Depcik Article 2012

E. Cecrle, C. Depcik, A. Duncan, J. Guo, M. Mangus, E. Peltier, S. Stagg-Williams, Y. Zhong, “Investigation of the effects of biodiesel feedstock on the performance and emissions of a single-cylinder Diesel engine,” Energy & Fuels, vol. 26, pp. 2331 – 2341, 2012.


Biodiesel fuels may serve as a partial solution in the search for sustainable energy sources for the transportation sector. However, increased nitrogen oxide (NOx) emissions are a potentially significant drawback to the use of biodiesel fuels that must be addressed if biodiesel is to gain widespread acceptance. One approach is to identify specific biodiesel fuel properties that minimize NOx formation and use these to produce lower NOx fuel blends. In this work, seven biodiesel fuels were produced from high-erucic rapeseed, olive, palm, coconut, soybean, and fresh and used canola oils, with their chemical composition determined using gas chromatography−mass spectrometry (GC−MS). The fuels were then burned in a single-cylinder directinjection diesel engine and evaluated for both fuel consumption and exhaust emissions of nitrogen oxides, carbon monoxide (CO), unburned hydrocarbons, and particulate matter. While all biodiesels had higher brake-specific nitric oxide (NO) emissions than ultralow sulfur diesel (ULSD) at low engine loads, olive, palm, coconut, and canola biodiesels performed better than ULSD at 50% loading and above. Nitrogen dioxide (NO2), CO, and unburned hydrocarbon emissions were generally lower from the biodiesel fuels than ULSD. Palm biodiesel consistently generated the lowest brake-specific NOx levels of all tested fuels.
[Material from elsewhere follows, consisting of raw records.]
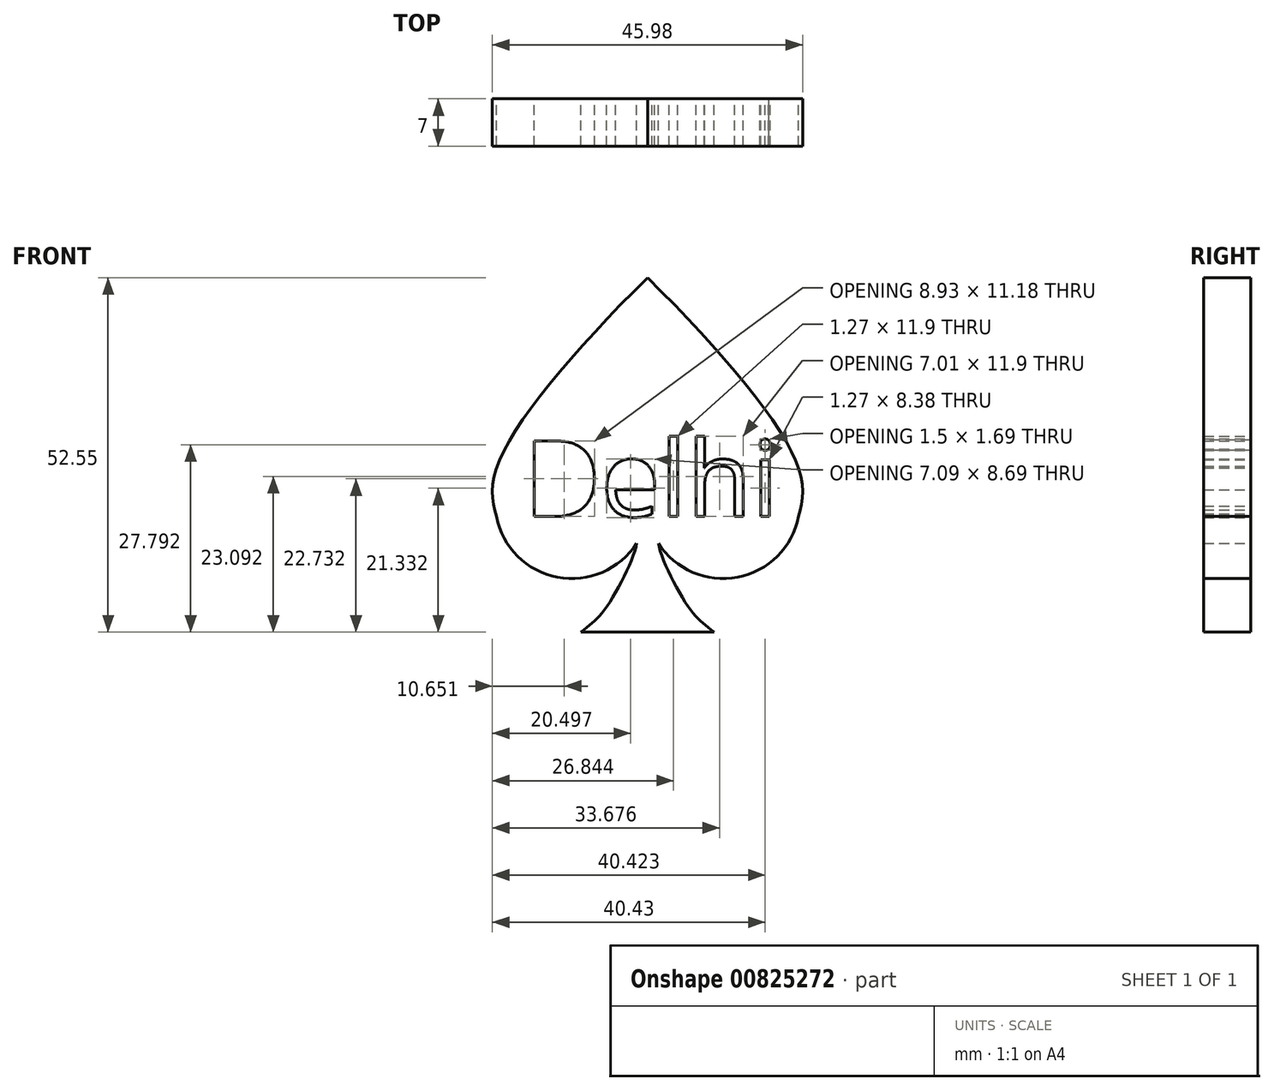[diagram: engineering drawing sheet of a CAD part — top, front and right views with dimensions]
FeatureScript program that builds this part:
annotation { "Feature Type Name" : "Feature", "Feature Type Description" : "" }
export const myFeature = defineFeature(function(context is Context, id is Id, definition is map)
    precondition{}
    {
        {
            var Q0;
            Q0=qCreatedBy(makeId("Front.planeOp"),FACE);
            var sketch = newSketch(context, id + "F0", { "sketchPlane" : qUnion([Q0])});
            skArc(sketch, "E0", {"start": v(-22.41, 0) * mm, "mid": v(-11.2, -9.2) * mm, "end": v(0, 0) * mm});
            skLineSegment(sketch, "E1.direction1", {"start": v(-22.41, 0) * mm, "end": v(2.99, 0) * mm, "construction": true});
            skFitSpline(sketch, "E2", {"points": [v(-22.41, 0) * mm, v(-22.41, 7.13) * mm, v(0, 35.41) * mm], "startDerivative": vector(-5.31, 20.82) * mm, "endDerivative": vector(47.06, 46.64) * mm});
            skArc(sketch, "E3.MirrorCS", {"start": v(22.41, 0) * mm, "mid": v(11.2, -9.2) * mm, "end": v(0, 0) * mm});
            skFitSpline(sketch, "E4.MirrorCS", {"points": [v(22.41, 0) * mm, v(22.41, 7.13) * mm, v(0, 35.41) * mm], "startDerivative": vector(5.31, 20.82) * mm, "endDerivative": vector(-47.06, 46.64) * mm});
            skFitSpline(sketch, "E5", {"points": [v(-1.6, -3.96) * mm, v(-6.26, -13.67) * mm, v(-9.88, -17.14) * mm], "startDerivative": vector(-1.92, -11.45) * mm, "endDerivative": vector(-10.8, -8.74) * mm});
            skFitSpline(sketch, "E6.MirrorCS", {"points": [v(1.6, -3.96) * mm, v(6.26, -13.67) * mm, v(9.88, -17.14) * mm], "startDerivative": vector(1.92, -11.45) * mm, "endDerivative": vector(10.8, -8.74) * mm});
            skLineSegment(sketch, "E7", {"start": v(-9.88, -17.14) * mm, "end": v(9.88, -17.14) * mm});
            skText(sketch, "E8", { "text": "Delhi", "fontName": "OpenSans-Regular.ttf"});
            const initialGuessF0  = {"E8": [-0.01834, 0, 1, 0, 0.01128]};
            skSetInitialGuess(sketch, initialGuessF0);
            skSolve(sketch);
        }
        {
            var Q0;
            Q0=makeQuery(id+"F0.imprint","IMPRINT",FACE,{"disambiguationData":[TD([[makeQuery(id+"F0.imprint","IMPRINT",EDGE,{"derivedFrom":sQuery(id+"F0.wireOp",EDGE,"E0")}),1.0]])]});
            var Q1;
            Q1=makeQuery(id+"F0.imprint","IMPRINT",FACE,{"disambiguationData":[TD([[makeQuery(id+"F0.imprint","IMPRINT",EDGE,{"derivedFrom":sQuery(id+"F0.wireOp",EDGE,"GEmRh5T7-9m1l-IO3P-cg7f-WZtUx2R7elqz")}),-1.0]])]});
            extrude(context, id + "F1", {"entities" : qUnion([Q0, Q1]), "depth" : 7 * mm, "offsetDistance" : 25 * mm});
        }
        {
            var Q0;
            {var subQ4=sQuery(id+"F0.wireOp",EDGE,"E5");Q0=makeQuery(id+"F0.imprint","IMPRINT",FACE,{"disambiguationData":[TD([[makeQuery(id+"F0.imprint","IMPRINT",EDGE,{"derivedFrom":subQ4}),1.0]])]});}
            extrude(context, id + "F2", {"entities" : qUnion([Q0]), "operationType" : NewBodyOperationType.ADD, "depth" : 7 * mm, "offsetDistance" : 25 * mm});
        }
    });
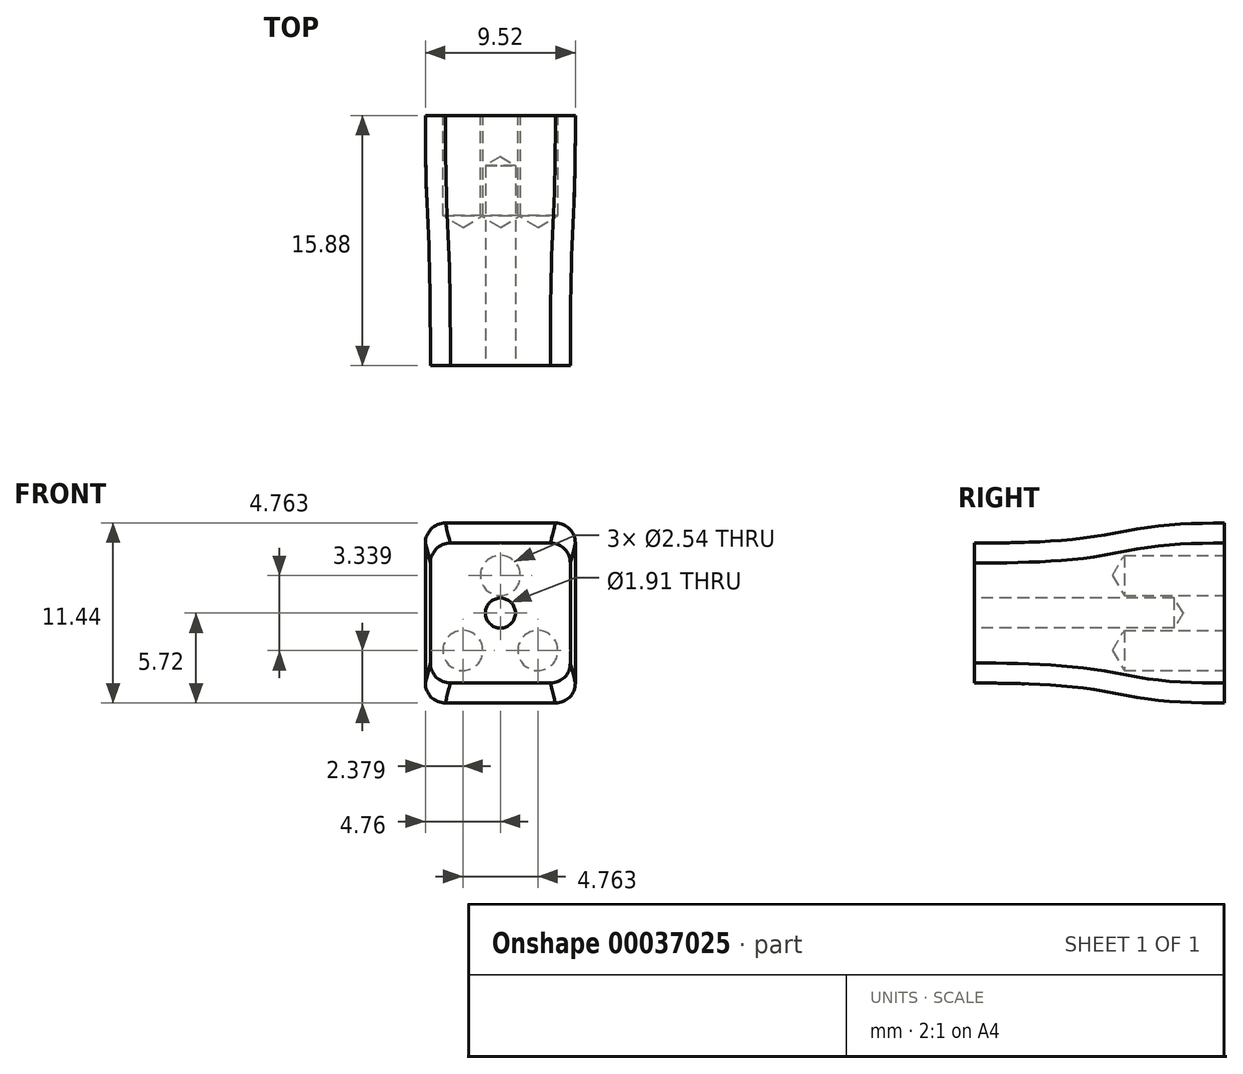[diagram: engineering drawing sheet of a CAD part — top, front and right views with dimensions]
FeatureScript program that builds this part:
annotation { "Feature Type Name" : "Feature", "Feature Type Description" : "" }
export const myFeature = defineFeature(function(context is Context, id is Id, definition is map)
    precondition{}
    {
        {
            var Q0;
            Q0=qCreatedBy(makeId("Front.planeOp"),FACE);
            var sketch = newSketch(context, id + "F0", { "sketchPlane" : qUnion([Q0])});
            skLineSegment(sketch, "E0.rect.bottom", {"start": v(4.76, 5.72) * mm, "end": v(-4.76, 5.72) * mm});
            skLineSegment(sketch, "E0.rect.top", {"start": v(4.76, -5.72) * mm, "end": v(-4.76, -5.72) * mm});
            skLineSegment(sketch, "E0.rect.left", {"start": v(4.76, 5.71) * mm, "end": v(4.76, -5.72) * mm});
            skLineSegment(sketch, "E0.rect.right", {"start": v(-4.76, 5.72) * mm, "end": v(-4.76, -5.72) * mm});
            skPoint(sketch, "E0.rect.middle", {"position": v(0, 0) * mm});
            skSolve(sketch);
        }
        {
            var Q0;
            Q0=qCreatedBy(makeId("Front.planeOp"),FACE);
            cPlane(context, id + "F1", {"entities" : qUnion([Q0]), "cplaneType" : CPlaneType.OFFSET, "offset" : 15.88 * mm, "width" : 152.4 * mm, "height" : 152.4 * mm});
        }
        {
            var Q0;
            Q0=qCreatedBy(id+"F1.planeOp",FACE);
            var sketch = newSketch(context, id + "F2", { "sketchPlane" : qUnion([Q0])});
            skLineSegment(sketch, "E1.rect.bottom", {"start": v(4.44, 4.45) * mm, "end": v(-4.45, 4.45) * mm});
            skLineSegment(sketch, "E1.rect.top", {"start": v(4.45, -4.44) * mm, "end": v(-4.45, -4.45) * mm});
            skLineSegment(sketch, "E1.rect.left", {"start": v(4.44, 4.45) * mm, "end": v(4.45, -4.45) * mm});
            skLineSegment(sketch, "E1.rect.right", {"start": v(-4.45, 4.44) * mm, "end": v(-4.45, -4.45) * mm});
            skPoint(sketch, "E1.rect.middle", {"position": v(0, 0) * mm});
            skSolve(sketch);
        }
        {
            var Q0;
            Q0=makeQuery(id+"F0.imprint","IMPRINT",FACE,{"disambiguationData":[TD([[makeQuery(id+"F0.imprint","IMPRINT",EDGE,{"derivedFrom":sQuery(id+"F0.wireOp",EDGE,"E0.rect.bottom")}),1.0]])]});
            var Q1;
            Q1=makeQuery(id+"F2.imprint","IMPRINT",FACE,{"disambiguationData":[TD([[makeQuery(id+"F2.imprint","IMPRINT",EDGE,{"derivedFrom":sQuery(id+"F2.wireOp",EDGE,"E1.rect.bottom")}),1.0]])]});
            loft(context, id + "F3", {"startCondition" : LoftEndDerivativeType.NORMAL_TO_PROFILE, "startMagnitude" : 1.5, "endCondition" : LoftEndDerivativeType.NORMAL_TO_PROFILE, "endMagnitude" : 2, "sheetProfilesArray" : [{ "sheetProfileEntities" : qUnion([Q0]) }, { "sheetProfileEntities" : qUnion([Q1]) }]});
        }
        {
            var Q0;
            Q0=makeQuery(id+"F3.opLoft","CAP_FACE",FACE,{"disambiguationData":[OSD([makeQuery(id+"F0.imprint","IMPRINT",FACE,{"disambiguationData":[TD([[makeQuery(id+"F0.imprint","IMPRINT",EDGE,{"derivedFrom":sQuery(id+"F0.wireOp",EDGE,"E0.rect.bottom")}),1.0]])]})])],"isStart":true});
            var sketch = newSketch(context, id + "F4", { "sketchPlane" : qUnion([Q0])});
            skLineSegment(sketch, "E2", {"start": v(-2.38, -2.38) * mm, "end": v(2.38, -2.38) * mm, "construction": true});
            skLineSegment(sketch, "E3", {"start": v(0, -2.38) * mm, "end": v(0, 2.38) * mm, "construction": true});
            skPoint(sketch, "E4", {"position": v(0, 0) * mm});
            skPoint(sketch, "E5", {"position": v(0, -2.38) * mm});
            skSolve(sketch);
        }
        {
            var Q0;
            Q0=makeQuery(id+"F3.opLoft","CAP_FACE",FACE,{"disambiguationData":[OSD([makeQuery(id+"F2.imprint","IMPRINT",FACE,{"disambiguationData":[TD([[makeQuery(id+"F2.imprint","IMPRINT",EDGE,{"derivedFrom":sQuery(id+"F2.wireOp",EDGE,"E1.rect.bottom")}),1.0]])]})])],"isStart":true});
            var sketch = newSketch(context, id + "F5", { "sketchPlane" : qUnion([Q0])});
            skPoint(sketch, "E6", {"position": v(0, 0) * mm});
            skSolve(sketch);
        }
        {
            var Q0;
            Q0=sQuery(id+"F4.wireOp",VERTEX,"E2.start");
            var Q1;
            Q1=sQuery(id+"F4.wireOp",VERTEX,"E2.end");
            var Q2;
            Q2=sQuery(id+"F4.wireOp",VERTEX,"E3.end");
            var Q3;
            Q3=makeQuery(id+"F3.opLoft","SWEPT_BODY",BODY,{"disambiguationData":[OSD([makeQuery(id+"F0.imprint","IMPRINT",FACE,{"disambiguationData":[TD([[makeQuery(id+"F0.imprint","IMPRINT",EDGE,{"derivedFrom":sQuery(id+"F0.wireOp",EDGE,"E0.rect.bottom")}),1.0]])]}),makeQuery(id+"F2.imprint","IMPRINT",FACE,{"disambiguationData":[TD([[makeQuery(id+"F2.imprint","IMPRINT",EDGE,{"derivedFrom":sQuery(id+"F2.wireOp",EDGE,"E1.rect.bottom")}),1.0]])]})])]});
            hole(context, id + "F6", {"style" : HoleStyle.SIMPLE, "holeDiameter" : 2.54 * mm, "endStyle" : HoleEndStyle.BLIND, "holeDepth" : 6.35 * mm, "locations" : qUnion([Q0, Q1, Q2]), "scope" : qUnion([Q3])});
        }
        {
            var Q0;
            Q0=sQuery(id+"F5.wireOp",VERTEX,"E6");
            var Q1;
            Q1=makeQuery(id+"F3.opLoft","SWEPT_BODY",BODY,{"disambiguationData":[OSD([makeQuery(id+"F0.imprint","IMPRINT",FACE,{"disambiguationData":[TD([[makeQuery(id+"F0.imprint","IMPRINT",EDGE,{"derivedFrom":sQuery(id+"F0.wireOp",EDGE,"E0.rect.bottom")}),1.0]])]}),makeQuery(id+"F2.imprint","IMPRINT",FACE,{"disambiguationData":[TD([[makeQuery(id+"F2.imprint","IMPRINT",EDGE,{"derivedFrom":sQuery(id+"F2.wireOp",EDGE,"E1.rect.bottom")}),1.0]])]})])]});
            hole(context, id + "F7", {"style" : HoleStyle.SIMPLE, "holeDiameter" : 1.9 * mm, "endStyle" : HoleEndStyle.BLIND, "holeDepth" : 12.7 * mm, "locations" : qUnion([Q0]), "scope" : qUnion([Q1])});
        }
        {
            var Q0;
            Q0=makeQuery(id+"F3.opLoft","SWEPT_EDGE",EDGE,{"disambiguationData":[OSD([sQuery(id+"F0.wireOp",EDGE,"E0.rect.bottom"),sQuery(id+"F0.wireOp",EDGE,"E0.rect.left"),sQuery(id+"F2.wireOp",EDGE,"E1.rect.bottom"),sQuery(id+"F2.wireOp",EDGE,"E1.rect.left")])]});
            var Q1;
            Q1=makeQuery(id+"F3.opLoft","SWEPT_EDGE",EDGE,{"disambiguationData":[OSD([sQuery(id+"F0.wireOp",EDGE,"E0.rect.bottom"),sQuery(id+"F0.wireOp",EDGE,"E0.rect.right"),sQuery(id+"F2.wireOp",EDGE,"E1.rect.bottom"),sQuery(id+"F2.wireOp",EDGE,"E1.rect.right")])]});
            var Q2;
            Q2=makeQuery(id+"F3.opLoft","SWEPT_EDGE",EDGE,{"disambiguationData":[OSD([sQuery(id+"F0.wireOp",EDGE,"E0.rect.top"),sQuery(id+"F0.wireOp",EDGE,"E0.rect.left"),sQuery(id+"F2.wireOp",EDGE,"E1.rect.top"),sQuery(id+"F2.wireOp",EDGE,"E1.rect.left")])]});
            var Q3;
            Q3=makeQuery(id+"F3.opLoft","SWEPT_EDGE",EDGE,{"disambiguationData":[OSD([sQuery(id+"F0.wireOp",EDGE,"E0.rect.top"),sQuery(id+"F0.wireOp",EDGE,"E0.rect.right"),sQuery(id+"F2.wireOp",EDGE,"E1.rect.top"),sQuery(id+"F2.wireOp",EDGE,"E1.rect.right")])]});
            fillet(context, id + "F8", {"entities" : qUnion([Q0, Q1, Q2, Q3]), "radius" : 1.27 * mm, "tangentPropagation" : true, "allowEdgeOverflow" : false});
        }
    });
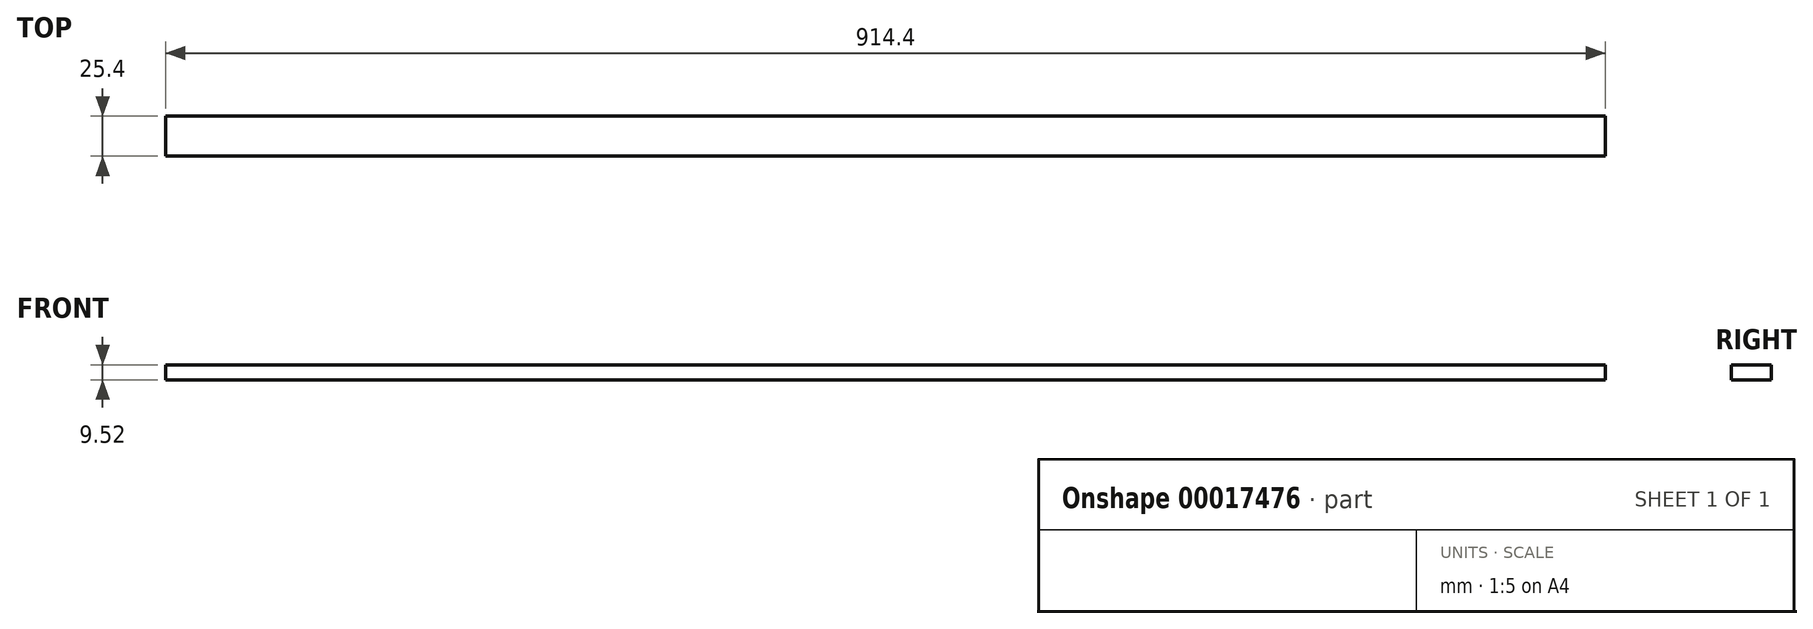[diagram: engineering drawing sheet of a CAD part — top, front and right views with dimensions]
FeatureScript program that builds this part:
annotation { "Feature Type Name" : "Feature", "Feature Type Description" : "" }
export const myFeature = defineFeature(function(context is Context, id is Id, definition is map)
    precondition{}
    {
        {
            var Q0;
            Q0=qCreatedBy(makeId("Front.planeOp"),FACE);
            var sketch = newSketch(context, id + "F0", { "sketchPlane" : qUnion([Q0])});
            skLineSegment(sketch, "E0.rect.bottom", {"start": v(-457.2, 4.76) * mm, "end": v(457.2, 4.76) * mm});
            skLineSegment(sketch, "E0.rect.top", {"start": v(-457.2, -4.76) * mm, "end": v(457.2, -4.76) * mm});
            skLineSegment(sketch, "E0.rect.left", {"start": v(-457.2, 4.76) * mm, "end": v(-457.2, -4.76) * mm});
            skLineSegment(sketch, "E0.rect.right", {"start": v(457.2, 4.76) * mm, "end": v(457.2, -4.76) * mm});
            skPoint(sketch, "E0.rect.middle", {"position": v(0, 0) * mm});
            skSolve(sketch);
        }
        {
            var Q0;
            Q0 = qSketchRegion(id + "F0", true);
            extrude(context, id + "F1", {"entities" : qUnion([Q0]), "depth" : 25.4 * mm});
        }
    });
Statistical analysis of the results showed that higher fuel hydrogen/carbon molar ratios, low polyunsaturation levels, and lower fuel density were all significantly associated with reduced NO emissions in the tested biodiesel fuels but no clear trends were observed for NO2. The results suggest that pathways exist for tailoring the fuel properties of biodiesel blends to reduce nitrogen oxide emission compared to current fuels.